Thursday, February 27, 2020

SAN Design Best-Practices for IBM SVC and FlashSystem Stretched and Hyperswap Clusters

I recently worked with a customer who had their SAN implemented as depicted in the diagram for a Hyperswap V7000 cluster.   An SVC or FlashSystem cluster that is configured for Hyperswap has half of the nodes at one site, and half of the nodes at the other site.  The I/O groups are configured so that nodes at each site are in the same I/O group.  In the example from the diagram, the nodes at Site 1 were in one I/O group, the nodes at the other were in another I/O group.  A stretched cluster also has the nodes in a cluster at two sites, however each I/O group is made up of nodes from each site.  So for our diagram below,  in a Stretched configuration, a node from Site 1 and a node from Site 2 would be in an I/O Group. 

 From the diagram we see that each site had two V7000 nodes.  Each node had connections to two switches at each site.  The switches were connected as pictured in the diagram to create two redundant fabrics that spanned the sites.   The customer had hosts and third-party storage also connected to the switches, although the V7000 was not virtualizing the storage.  The storage was zoned directly to hosts.   Several of these hosts had the same host ports zoned to both the third-party storage and the V7000. 

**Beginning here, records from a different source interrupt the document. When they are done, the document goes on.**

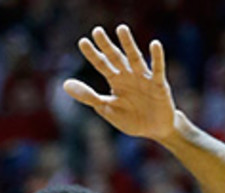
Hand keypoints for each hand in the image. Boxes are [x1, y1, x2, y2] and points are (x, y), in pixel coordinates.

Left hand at [64, 25, 176, 142]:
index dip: (92, 54)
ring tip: (121, 29)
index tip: (82, 42)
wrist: (154, 131)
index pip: (101, 64)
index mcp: (116, 80)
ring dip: (128, 44)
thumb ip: (88, 96)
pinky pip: (157, 69)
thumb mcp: (106, 108)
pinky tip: (154, 44)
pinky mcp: (159, 85)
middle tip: (96, 31)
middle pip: (115, 57)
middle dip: (106, 45)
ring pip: (135, 58)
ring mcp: (143, 78)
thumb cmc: (131, 119)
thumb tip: (65, 84)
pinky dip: (156, 57)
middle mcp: (129, 75)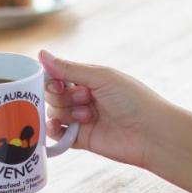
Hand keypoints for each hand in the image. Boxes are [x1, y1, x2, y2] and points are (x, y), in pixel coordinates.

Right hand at [39, 50, 166, 168]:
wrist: (151, 133)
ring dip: (66, 112)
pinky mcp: (81, 138)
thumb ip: (68, 68)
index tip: (59, 84)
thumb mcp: (101, 77)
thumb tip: (40, 53)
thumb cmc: (133, 100)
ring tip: (88, 116)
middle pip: (53, 94)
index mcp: (90, 79)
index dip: (52, 79)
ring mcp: (82, 118)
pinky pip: (57, 134)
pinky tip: (58, 127)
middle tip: (85, 98)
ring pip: (54, 112)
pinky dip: (54, 130)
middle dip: (63, 96)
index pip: (58, 75)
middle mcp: (84, 97)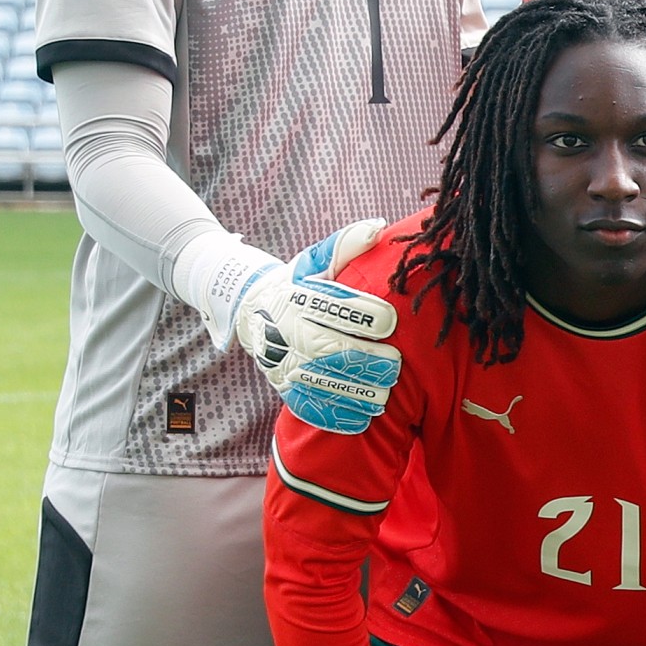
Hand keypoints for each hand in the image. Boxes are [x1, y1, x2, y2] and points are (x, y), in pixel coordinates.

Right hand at [232, 219, 400, 433]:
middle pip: (327, 348)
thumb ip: (345, 245)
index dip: (361, 314)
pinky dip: (335, 415)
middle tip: (394, 365)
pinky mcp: (283, 386)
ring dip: (354, 391)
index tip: (389, 321)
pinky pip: (307, 405)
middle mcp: (287, 329)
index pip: (331, 305)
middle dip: (363, 359)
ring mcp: (283, 360)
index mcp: (297, 296)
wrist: (251, 309)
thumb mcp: (315, 260)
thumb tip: (378, 228)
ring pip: (320, 380)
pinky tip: (362, 418)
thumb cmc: (298, 283)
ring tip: (385, 394)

The issue the customer had was that one or more of the V7000 nodes would periodically restart due to lease expiration to other nodes in the cluster.   This means that the node that restarted could no longer communicate with 1 or more of the other nodes in the cluster, so it restarts itself both to protect the cluster and in an attempt to re-establish communication.   Lease expiration is almost always due to congestion somewhere on the fabric.    The SAN design in the above diagram has several problems and does not follow the supported design specifications for Hyperswap or Stretched  clusters. 

Hyperswap requires isolation of the SVC or FlashSystem node ports used for internode communication to be on their own dedicated fabric.  This is called the 'private' SAN.  The 'public' SAN is used for host and controller connections to the Spectrum Virtualize  and all other SAN devices.  This private SAN is in addition to isolating these ports through configuring the  port-masking feature.   The private  fabric can be either virtual (Cisco VSANs or Brocade virtual fabrics) on the same physical switches as the public SAN, or it can be separate physical switches, but it must also include separate ISLs between the sites.    The above diagram does not have a private SAN, either physical or virtual.   As such, the internode traffic is sharing the same ISLs as the general traffic between the sites.   A common related mistake I see is a customer will implement a private SAN using virtual SANs but then allow those to traverse the same physical links as the public SAN.   This is not correct.  The private SAN must be completely isolated.

This isolation is a requirement for two reasons:

In a standard topology cluster,  the keep-alives and other cluster-related traffic that is transmitted between the nodes does not cross ISLs.  Best practice for a standard cluster is to co-locate all node ports on the same physical switches.   In a Hyperswap configuration, because the cluster is multi-site,  internode traffic must be communicated across the ISLs to nodes at each site.

All writes by a host to volumes configured for Hyperswap are mirrored to the remote site.  This is done over the internode ports on the private SAN.  If these writes cannot get through, then performance to the host suffers as good status for a write will not be sent to the host until the write completes at the remote site.

If the shared ISLs get congested, then there is a risk that  the volume mirroring and cluster communications will be adversely impacted.    For this customer, that was precisely what happened.  The customer had hosts at site 2 that were zoned to both third-party storage and V7000 node ports at site 1.  The third-party storage was having severe physical link issues and became a slow drain device.  The host communication was impacted enough to eventually congest the ISLs on one of the fabrics.  When this happened, nodes began to assert because the internode ports started to become congested due to the Hyperswap writes having to cross a severely congested ISL.